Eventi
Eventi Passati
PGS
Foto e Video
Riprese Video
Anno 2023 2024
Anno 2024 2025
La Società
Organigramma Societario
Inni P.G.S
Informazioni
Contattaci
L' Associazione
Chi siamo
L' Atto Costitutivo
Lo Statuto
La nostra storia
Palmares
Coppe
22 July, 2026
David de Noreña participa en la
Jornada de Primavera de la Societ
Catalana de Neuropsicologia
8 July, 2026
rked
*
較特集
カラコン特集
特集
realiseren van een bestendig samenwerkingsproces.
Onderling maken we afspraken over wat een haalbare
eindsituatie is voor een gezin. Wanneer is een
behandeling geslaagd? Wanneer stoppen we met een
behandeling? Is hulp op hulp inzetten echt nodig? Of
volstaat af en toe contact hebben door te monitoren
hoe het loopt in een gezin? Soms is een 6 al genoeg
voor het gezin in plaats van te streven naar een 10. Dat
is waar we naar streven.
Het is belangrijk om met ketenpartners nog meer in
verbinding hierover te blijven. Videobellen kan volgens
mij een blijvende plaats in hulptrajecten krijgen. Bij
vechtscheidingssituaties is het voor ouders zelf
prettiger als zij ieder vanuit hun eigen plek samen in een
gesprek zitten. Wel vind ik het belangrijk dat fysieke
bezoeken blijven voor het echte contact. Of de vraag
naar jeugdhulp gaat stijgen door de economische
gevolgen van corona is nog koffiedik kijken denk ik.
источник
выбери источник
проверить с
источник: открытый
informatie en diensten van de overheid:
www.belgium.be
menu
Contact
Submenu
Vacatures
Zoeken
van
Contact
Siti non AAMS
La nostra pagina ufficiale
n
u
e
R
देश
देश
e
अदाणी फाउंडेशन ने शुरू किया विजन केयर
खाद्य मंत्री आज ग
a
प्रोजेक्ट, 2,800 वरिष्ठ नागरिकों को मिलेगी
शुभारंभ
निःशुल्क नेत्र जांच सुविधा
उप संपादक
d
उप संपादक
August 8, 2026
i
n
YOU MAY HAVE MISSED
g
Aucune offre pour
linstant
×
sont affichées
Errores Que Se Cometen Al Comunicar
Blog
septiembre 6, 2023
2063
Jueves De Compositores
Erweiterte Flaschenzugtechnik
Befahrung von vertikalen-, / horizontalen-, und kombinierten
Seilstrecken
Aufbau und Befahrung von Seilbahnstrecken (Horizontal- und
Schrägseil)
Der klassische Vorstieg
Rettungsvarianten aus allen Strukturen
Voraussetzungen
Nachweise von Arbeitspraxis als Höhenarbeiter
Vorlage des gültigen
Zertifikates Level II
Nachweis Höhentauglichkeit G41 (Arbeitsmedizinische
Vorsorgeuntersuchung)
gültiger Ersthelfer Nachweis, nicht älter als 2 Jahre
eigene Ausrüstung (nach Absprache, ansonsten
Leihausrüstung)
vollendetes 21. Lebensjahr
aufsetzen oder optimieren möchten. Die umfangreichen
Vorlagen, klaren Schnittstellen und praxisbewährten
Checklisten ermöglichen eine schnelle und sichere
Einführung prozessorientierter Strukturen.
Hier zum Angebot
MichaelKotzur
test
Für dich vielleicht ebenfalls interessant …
------------------------------------
### [TASK STATEMENT]
Lines containing the word "gezin" are to be pulled from the records and copied.

### [REPLY]
eindsituatie is voor een gezin. Wanneer is een
hoe het loopt in een gezin? Soms is een 6 al genoeg
voor het gezin in plaats van te streven naar een 10. Dat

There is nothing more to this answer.